Wikimania 2017 images
  • Tom Arrow at Wikimania Hackathon 2017 15.jpg
    (above) Tom Arrow at the Hackathon


  • ContentMineWikiManiaStand2017.jpg
    (below) Charles Matthews in the Community Village
Early project documentation on discuss.contentmine.org
  • Posts by "T" (Tom Arrow), in particular
Early dictionaries
Project documentation on GitHub
Project documentation on Wikidata
Dashboard
Cambridge Wikimedia meetups
Management

Learning[edit]

What worked well[edit]

What didn’t work[edit]

  • Too much reliance on end users to operate the output mechanism.
  • Similarly, too much initial reliance on their ability to create their own dictionaries.
  • The emphasis on very recent papers didn't reflect scientists' interests, which go back a few years at least.
  • For medical applications, selective concentration on the secondary literature would have brought more results.
  • Search for two kinds of terms (co-occurrence) needed more technical attention, to outclass existing databases.

Next steps and opportunities[edit]

  • Grants:Project/ScienceSource takes the WikiFactMine idea to the next level.
  • On the WikiCite front, there are a number of opportunities, such as identifying authors of papers, and building up other metadata (e.g. topics) essential to a better understanding of the scientific literature.

Part 2: The Grant[edit]

Finances[edit]

Actual spending[edit]

Expense Approved amount Actual funds spent Difference
Software development (37.5 Hrs per week for 12 months) $40000 $44590 (Nov 2017) -$4590
Wikimedian in Residence (37.5 Hrs per week for 6 months) $19500 $15139 (Nov 2017) $4361
Travelling and meetings (including workshops, meetups, project meetings and dissemination activities) $3000 $5698 (Jun 2017) -$2698
Wikimania & WikiCite conference (2 people, including flights, accommodation and subsistence) $1200 $11620 (Nov 2017) -$10420
Total $63700 $77047 (Nov 2017) -$13347


Remaining funds[edit]

Do you have any unspent funds from the grant?
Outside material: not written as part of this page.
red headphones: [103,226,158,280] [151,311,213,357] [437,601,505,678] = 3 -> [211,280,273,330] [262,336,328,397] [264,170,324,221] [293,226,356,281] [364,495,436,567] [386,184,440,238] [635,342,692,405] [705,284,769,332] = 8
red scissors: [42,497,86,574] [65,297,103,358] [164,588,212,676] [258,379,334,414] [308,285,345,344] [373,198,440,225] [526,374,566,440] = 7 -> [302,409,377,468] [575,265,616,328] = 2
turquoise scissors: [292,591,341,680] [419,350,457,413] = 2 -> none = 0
No. ContentMine supported the overspend on the project.

The following costs were incurred, according to ContentMine's internal management accounting (USD, current exchange rate to GBP used):

  • Total spend $104,347.60

The proposed amount was $86,200.00, grant received was $63,700.00.

Documentation[edit]

Did you send documentation of all expenses paid with grant funds to grantsadmin(_AT_)wikimedia.org, according to the guidelines here?

Yes.

Confirmation of project status[edit]

Did you comply with the requirements specified by WMF in the grant agreement?

  • Yes.

Is your project completed?

  • Yes.

Grantee reflection[edit]

This wonderful grant came at just the right time for us (and Wikimedia) to show that Wikidata was a world-class resource. There was a lot of innovation and besides following the plan we originally set out, we also were able to develop Wikidata as a bibliographic resource. The Fatameh tool which Tom Arrow developed is now run on WMFLabs (thanks to the cooperation of all involved). It's now got over 10 million Wikidata entries and I and others have been able to blog and tweet this new resource. We enjoyed going to WikiCite and Wikimania and being able to feel part of a world community. We had a Wikimedian in Residence, Charles Matthews, as part of the team; and important support and encouragement from WMF staff.
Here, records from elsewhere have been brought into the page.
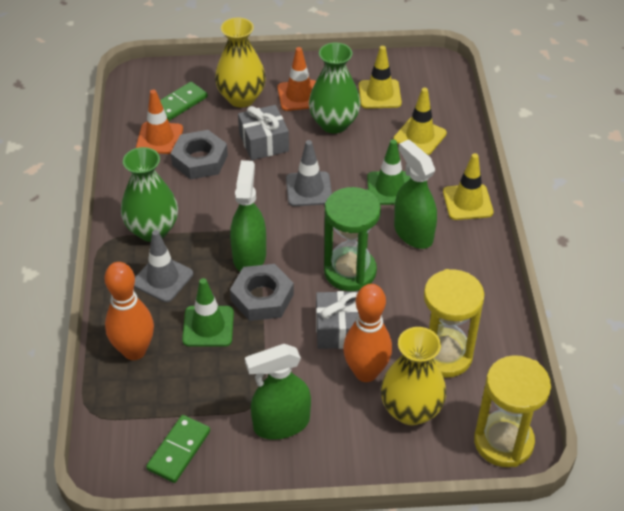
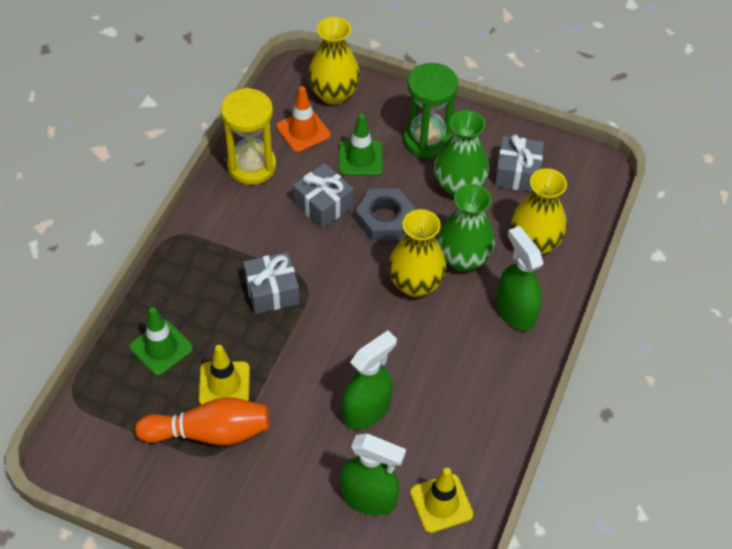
green domino: [146,415,210,483] [160,82,208,121] = 2 -> none = 0
grey gift: [238,105,289,160] [316,291,359,349] = 2 -> [243,252,300,314] [293,163,354,229] [495,135,544,192] = 3
grey nut: [171,130,228,179] [230,264,294,321] = 2 -> [355,188,415,241] = 1
grey traffic cone: [134,230,193,302] [286,140,332,206] = 2 -> none = 0
orange bowling pin: [105,262,154,360] [343,284,392,382] = 2 -> [135,397,269,445] = 1
orange traffic cone: [136,90,183,154] [278,47,316,111] = 2 -> [276,86,331,152] = 1
yellow hourglass: [424,269,485,378] [474,355,551,467] = 2 -> [221,88,276,185] = 1
yellow traffic cone: [359,46,402,109] [394,88,447,155] [443,153,493,220] = 3 -> [199,345,250,405] [410,468,473,533] = 2
yellow vase: [215,17,266,107] [381,327,446,426] = 2 -> [308,17,360,105] [388,209,447,297] [510,168,567,255] = 3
We are completely sold on Wikidata as the central point for structured resource discovery and use. The SPARQL endpoint is the most convincing advert anywhere for the value of SPARQL and as Wikidata continues to grow - both in entry number and numbers per entry - it will start to convince the world that there is a new exciting tool that we, the community, own and develop and we can base new community knowledge engines on it.

We are now promoting Wikidata in all our projects and grant applications. The dictionary structure we developed in WikiFactMine turns out to be ideal for use by many communities and we are working closely with Thomas Shafee in WikiJournal. We have applied for another project grants, Science Source, to create a central resource of high quality annotated biomedical articles and we are also building WikiFactMine into our own (Open) products.